Here is a weekly chart for the same contract.
futuresource.com
The consolidation from the 2003 high on the weekly chart seems corrective. Since I am by no means an ewave expert (in fact a pattern has to pretty obvious for me to spot it such as the 3 waves down listed above) I asked for a second opinion from my friend Brian who is a lot better at seeing these things than I am. He offered this opinion for Minyans to consider: “I would probably count it as a 3 wave decline from the 2003 high, with the advance from the May 2004 low (shown on the Daily chart above) as the first move of the next major leg up. The fact that the 3’rd wave down of that large correction (that bottomed in May 2004) did not reach as low as the first corrective wave suggests the trend remains strongly up. It could also be a triangle, but either way the count is bullish. The down-trendline from the 2003 high connecting the subsequent highs is very clear. Just eyeballing it, it looks like a break above 96.5 would eventually lead to a rally beyond the 2003 high. Bottom line: the weekly chart looks bullish.”
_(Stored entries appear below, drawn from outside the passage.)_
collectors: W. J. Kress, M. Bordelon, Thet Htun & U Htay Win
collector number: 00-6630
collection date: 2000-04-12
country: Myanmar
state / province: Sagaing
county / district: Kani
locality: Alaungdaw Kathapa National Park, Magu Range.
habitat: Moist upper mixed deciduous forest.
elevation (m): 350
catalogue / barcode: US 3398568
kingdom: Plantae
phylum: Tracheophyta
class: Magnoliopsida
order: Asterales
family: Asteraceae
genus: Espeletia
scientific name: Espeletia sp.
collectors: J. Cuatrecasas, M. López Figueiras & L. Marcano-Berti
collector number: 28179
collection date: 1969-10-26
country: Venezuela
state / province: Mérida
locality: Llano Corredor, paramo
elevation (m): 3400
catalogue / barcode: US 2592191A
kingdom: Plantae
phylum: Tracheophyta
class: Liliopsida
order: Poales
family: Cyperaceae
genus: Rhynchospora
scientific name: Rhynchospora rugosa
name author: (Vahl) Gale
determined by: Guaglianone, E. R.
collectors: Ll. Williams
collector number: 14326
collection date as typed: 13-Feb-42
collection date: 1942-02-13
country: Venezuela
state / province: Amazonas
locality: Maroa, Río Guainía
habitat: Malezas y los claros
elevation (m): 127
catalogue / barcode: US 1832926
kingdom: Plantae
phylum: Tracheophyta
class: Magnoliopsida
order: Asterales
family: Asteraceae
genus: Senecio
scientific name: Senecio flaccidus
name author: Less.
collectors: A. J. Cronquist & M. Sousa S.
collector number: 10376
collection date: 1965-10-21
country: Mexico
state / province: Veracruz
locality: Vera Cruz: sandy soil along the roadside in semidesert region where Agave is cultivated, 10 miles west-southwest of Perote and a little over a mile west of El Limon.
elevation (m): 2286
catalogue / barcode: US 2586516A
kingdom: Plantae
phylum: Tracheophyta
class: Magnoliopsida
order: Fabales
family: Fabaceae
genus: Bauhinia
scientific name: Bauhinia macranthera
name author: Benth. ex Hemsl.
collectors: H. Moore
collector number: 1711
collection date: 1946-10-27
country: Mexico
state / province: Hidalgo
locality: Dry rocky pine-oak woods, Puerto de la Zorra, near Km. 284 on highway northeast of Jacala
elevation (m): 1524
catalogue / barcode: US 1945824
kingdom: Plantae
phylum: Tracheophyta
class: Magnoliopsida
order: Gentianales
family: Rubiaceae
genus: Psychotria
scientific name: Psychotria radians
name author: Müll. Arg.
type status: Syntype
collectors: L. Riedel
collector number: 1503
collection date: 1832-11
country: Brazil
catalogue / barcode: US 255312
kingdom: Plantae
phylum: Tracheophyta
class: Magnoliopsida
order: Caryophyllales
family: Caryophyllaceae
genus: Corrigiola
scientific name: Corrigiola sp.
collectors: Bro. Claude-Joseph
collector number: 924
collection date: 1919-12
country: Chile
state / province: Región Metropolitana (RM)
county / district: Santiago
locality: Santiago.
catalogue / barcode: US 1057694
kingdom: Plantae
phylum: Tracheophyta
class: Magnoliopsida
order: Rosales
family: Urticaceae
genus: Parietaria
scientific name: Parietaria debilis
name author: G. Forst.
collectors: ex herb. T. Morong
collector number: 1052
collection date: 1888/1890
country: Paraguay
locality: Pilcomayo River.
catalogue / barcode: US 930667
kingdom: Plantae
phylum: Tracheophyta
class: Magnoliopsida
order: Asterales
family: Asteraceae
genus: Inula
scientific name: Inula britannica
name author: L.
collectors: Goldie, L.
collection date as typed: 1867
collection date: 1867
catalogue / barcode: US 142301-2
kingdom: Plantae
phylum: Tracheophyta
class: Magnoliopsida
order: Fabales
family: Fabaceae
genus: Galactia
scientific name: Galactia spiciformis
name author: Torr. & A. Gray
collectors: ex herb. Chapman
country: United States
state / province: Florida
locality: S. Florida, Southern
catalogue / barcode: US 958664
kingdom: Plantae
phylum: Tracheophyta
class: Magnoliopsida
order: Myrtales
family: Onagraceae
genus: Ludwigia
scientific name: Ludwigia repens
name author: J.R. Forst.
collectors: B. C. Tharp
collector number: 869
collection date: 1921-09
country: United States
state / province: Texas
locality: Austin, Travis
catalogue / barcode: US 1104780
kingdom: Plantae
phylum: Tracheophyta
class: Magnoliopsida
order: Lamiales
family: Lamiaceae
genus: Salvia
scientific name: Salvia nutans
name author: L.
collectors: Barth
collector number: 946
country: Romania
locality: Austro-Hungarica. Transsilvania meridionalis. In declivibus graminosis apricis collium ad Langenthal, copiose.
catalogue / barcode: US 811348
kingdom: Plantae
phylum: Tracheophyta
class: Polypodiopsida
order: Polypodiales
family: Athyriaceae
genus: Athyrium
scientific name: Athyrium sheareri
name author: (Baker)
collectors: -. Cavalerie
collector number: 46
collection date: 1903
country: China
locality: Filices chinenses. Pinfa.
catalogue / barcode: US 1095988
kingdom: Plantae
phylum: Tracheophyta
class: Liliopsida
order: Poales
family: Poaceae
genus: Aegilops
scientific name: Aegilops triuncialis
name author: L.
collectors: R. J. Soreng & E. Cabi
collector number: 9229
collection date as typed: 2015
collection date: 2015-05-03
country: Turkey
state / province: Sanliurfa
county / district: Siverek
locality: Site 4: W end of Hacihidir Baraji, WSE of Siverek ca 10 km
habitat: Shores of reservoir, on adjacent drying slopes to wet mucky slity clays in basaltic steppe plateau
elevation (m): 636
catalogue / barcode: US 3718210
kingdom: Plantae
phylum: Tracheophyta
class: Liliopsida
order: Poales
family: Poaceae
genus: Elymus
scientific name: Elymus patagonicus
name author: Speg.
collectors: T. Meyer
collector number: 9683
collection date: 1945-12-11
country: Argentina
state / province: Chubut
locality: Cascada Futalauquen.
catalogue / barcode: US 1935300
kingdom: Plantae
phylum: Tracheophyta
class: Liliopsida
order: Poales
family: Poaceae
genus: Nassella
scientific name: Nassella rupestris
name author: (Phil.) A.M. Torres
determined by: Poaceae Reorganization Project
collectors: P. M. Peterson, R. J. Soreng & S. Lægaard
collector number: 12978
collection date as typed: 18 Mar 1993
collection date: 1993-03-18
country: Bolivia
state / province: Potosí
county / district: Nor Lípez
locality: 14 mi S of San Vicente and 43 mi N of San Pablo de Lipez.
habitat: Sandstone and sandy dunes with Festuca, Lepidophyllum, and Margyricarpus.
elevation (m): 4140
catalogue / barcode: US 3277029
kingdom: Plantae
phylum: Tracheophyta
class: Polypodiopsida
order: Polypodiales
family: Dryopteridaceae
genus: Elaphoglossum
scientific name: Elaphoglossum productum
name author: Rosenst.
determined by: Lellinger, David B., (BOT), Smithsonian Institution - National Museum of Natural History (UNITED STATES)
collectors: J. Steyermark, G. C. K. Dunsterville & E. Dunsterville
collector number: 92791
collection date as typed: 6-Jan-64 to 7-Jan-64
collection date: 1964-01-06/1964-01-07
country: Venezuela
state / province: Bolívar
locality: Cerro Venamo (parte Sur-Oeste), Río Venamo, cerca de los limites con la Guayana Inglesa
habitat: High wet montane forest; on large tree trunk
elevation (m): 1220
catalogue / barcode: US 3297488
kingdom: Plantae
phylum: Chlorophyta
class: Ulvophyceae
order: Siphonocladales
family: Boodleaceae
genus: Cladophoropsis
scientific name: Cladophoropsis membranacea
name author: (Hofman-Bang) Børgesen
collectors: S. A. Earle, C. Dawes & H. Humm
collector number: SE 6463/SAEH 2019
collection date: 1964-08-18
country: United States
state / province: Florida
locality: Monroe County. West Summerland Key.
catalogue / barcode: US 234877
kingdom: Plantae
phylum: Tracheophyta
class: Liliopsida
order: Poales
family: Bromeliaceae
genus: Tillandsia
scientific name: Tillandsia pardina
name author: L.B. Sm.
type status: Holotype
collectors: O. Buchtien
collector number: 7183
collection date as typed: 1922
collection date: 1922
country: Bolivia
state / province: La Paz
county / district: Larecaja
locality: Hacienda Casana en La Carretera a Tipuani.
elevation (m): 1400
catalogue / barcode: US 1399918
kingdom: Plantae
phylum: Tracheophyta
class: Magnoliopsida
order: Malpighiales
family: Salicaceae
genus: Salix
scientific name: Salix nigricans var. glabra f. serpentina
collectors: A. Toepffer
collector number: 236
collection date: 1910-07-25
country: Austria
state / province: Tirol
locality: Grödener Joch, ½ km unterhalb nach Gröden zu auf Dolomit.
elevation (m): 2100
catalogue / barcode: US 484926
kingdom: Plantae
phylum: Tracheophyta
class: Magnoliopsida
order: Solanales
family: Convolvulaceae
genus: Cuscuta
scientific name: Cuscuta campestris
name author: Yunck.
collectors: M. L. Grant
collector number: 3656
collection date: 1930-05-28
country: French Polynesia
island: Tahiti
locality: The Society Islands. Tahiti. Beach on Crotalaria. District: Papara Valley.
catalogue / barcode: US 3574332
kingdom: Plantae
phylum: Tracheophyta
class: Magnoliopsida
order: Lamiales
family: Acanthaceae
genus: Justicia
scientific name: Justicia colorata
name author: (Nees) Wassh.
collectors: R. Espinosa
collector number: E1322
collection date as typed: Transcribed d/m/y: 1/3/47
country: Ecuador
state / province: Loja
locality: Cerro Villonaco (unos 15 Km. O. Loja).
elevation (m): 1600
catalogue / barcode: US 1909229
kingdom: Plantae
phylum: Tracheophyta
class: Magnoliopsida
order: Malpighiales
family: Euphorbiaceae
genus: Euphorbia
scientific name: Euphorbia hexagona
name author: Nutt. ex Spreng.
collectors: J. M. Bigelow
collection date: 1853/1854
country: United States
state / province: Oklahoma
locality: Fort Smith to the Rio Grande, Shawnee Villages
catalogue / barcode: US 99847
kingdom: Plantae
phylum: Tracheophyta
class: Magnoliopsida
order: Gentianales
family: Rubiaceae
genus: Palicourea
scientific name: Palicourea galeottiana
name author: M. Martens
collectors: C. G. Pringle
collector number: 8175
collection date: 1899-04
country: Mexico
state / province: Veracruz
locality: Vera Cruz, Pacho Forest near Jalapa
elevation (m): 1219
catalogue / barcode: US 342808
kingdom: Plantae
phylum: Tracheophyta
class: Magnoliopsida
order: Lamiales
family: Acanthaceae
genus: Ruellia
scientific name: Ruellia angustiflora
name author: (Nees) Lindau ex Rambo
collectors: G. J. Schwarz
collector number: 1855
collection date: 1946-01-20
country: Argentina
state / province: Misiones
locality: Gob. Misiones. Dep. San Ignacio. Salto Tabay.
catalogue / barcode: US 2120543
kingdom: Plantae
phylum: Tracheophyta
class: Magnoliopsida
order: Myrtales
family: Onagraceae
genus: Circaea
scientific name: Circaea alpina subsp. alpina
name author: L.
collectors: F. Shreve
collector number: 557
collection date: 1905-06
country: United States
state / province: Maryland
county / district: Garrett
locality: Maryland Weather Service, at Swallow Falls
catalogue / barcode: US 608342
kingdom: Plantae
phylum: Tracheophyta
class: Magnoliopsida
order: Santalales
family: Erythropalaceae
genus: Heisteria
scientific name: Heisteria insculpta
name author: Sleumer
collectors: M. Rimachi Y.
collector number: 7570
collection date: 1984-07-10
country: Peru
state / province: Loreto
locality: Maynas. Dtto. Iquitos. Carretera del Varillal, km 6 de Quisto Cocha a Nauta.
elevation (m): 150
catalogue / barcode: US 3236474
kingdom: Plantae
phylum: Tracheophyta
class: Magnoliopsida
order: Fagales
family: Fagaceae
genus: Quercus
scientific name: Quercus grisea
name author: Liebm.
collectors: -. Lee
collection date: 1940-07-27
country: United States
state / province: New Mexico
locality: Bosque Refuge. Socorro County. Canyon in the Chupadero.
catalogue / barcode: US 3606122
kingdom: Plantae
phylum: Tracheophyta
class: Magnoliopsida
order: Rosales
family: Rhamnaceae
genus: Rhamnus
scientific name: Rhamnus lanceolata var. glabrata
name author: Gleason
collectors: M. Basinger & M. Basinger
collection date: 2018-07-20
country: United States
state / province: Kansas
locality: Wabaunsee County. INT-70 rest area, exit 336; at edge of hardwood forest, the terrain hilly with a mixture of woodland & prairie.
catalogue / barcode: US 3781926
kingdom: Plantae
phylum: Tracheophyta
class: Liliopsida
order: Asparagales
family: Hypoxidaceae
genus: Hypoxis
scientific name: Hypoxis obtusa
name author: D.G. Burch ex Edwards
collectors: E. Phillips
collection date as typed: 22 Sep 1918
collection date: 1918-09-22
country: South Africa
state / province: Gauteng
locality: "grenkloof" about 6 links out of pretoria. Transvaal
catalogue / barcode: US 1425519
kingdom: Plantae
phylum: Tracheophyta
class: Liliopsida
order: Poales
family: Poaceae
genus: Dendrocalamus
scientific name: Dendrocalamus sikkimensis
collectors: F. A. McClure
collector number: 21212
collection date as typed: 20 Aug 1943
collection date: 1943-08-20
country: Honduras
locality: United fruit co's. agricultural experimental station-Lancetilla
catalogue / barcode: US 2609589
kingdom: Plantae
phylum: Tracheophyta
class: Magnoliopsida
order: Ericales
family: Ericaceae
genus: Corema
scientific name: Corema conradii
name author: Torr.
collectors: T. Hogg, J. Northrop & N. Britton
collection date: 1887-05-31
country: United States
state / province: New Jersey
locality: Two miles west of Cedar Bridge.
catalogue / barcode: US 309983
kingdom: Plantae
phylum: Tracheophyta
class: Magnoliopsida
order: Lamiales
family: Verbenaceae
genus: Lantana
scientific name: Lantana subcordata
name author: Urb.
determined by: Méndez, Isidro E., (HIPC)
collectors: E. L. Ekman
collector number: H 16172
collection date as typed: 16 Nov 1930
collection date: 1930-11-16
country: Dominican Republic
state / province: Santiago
Perhaps professor Reamer has a comment on those charts as well.

For additional evidence, consider a chart of 10 year treasury notes:
Here is a 10 year treasury chart:
mrci.com
As one can plainly see, the long term trend line towards lower yields on treasuries has still not been broken!
Is there anything about that chart that suggests a short?


Enquiring Minyans do not give up so easily and might want to consider fundamentals and other factors.
It just so happens there is still more evidence to consider.

As far as rate hike cycles go this one is getting reasonably long in the tooth. Only 4 times in history has the FED hiked 6 times in a row without a pause. I am counting the February hike as a given. The UK managed just 5 hikes in its tightening cycle before housing began to collapse. The next move in rates in the UK is likely down. Often times we follow the UK housing cycle with a lag.

Housing in the US appears to be slowing, manufacturing appears to be slowing, and jobs have been stagnant for months. Mass layoffs are still coming in on the hot side and the long bond is hinting at recession. If housing collapses or job growth collapses I doubt that Greenspan keeps hiking as advertised.

Here is the latest Philly Fed report:
Philadelphia Fed Says Factories Slowing
story.news.yahoo.com
Factory activity in the U.S. Mid-Atlantic region expanded for a 20th straight month in January but at the slowest pace in 18 months, a survey showed on Thursday. The Philadelphia Federal Reserve (news - web sites)'s business activity index fell to 13.2 in January from 25.4 in December, marking the 20th consecutive month of expansion for factories in the highly industrialized mid-Atlantic region of the United States.
But the January reading was the lowest in 18 months, and far lower than the 26.4 median forecast by economists.
The new orders component, a pointer to future growth, fell for the fourth month, to 9.8 in January from 20.9 in December.

Mike Trebing, an analyst at the Philadelphia Fed, noted that while the new orders index has been falling, it was still positive. "We still had growth, but not as strong growth," he said, adding, "We have had declines like this before but the numbers bounced back the next month."


When was the last time new orders declined 4 months in a row?
One more month like this and new orders will be contracting.
When was the last time new orders turned up after 6 rate hikes?
I am willing to bet never.
Is everyone in denial about the slowing?
I think so, especially given the lagging affect on the economy of repeated interest rate hikes.
"We have had declines like this before but the numbers bounced back the next month."

In this Minyan’s opinion, the extreme sentiment against US interest rate futures, poor stock market action, excellent action in the long bond, corrective wave patterns on Eurodollar charts, bullish looking 10-yr treasury charts, as well as a load of evidence that the world’s economy is slowing are all point to a pause in this rate hiking cycle, perhaps even a reversal if housing really takes a dive. The next hike is probably a given. I doubt we see too many more. Obviously this is my opinion and not advice.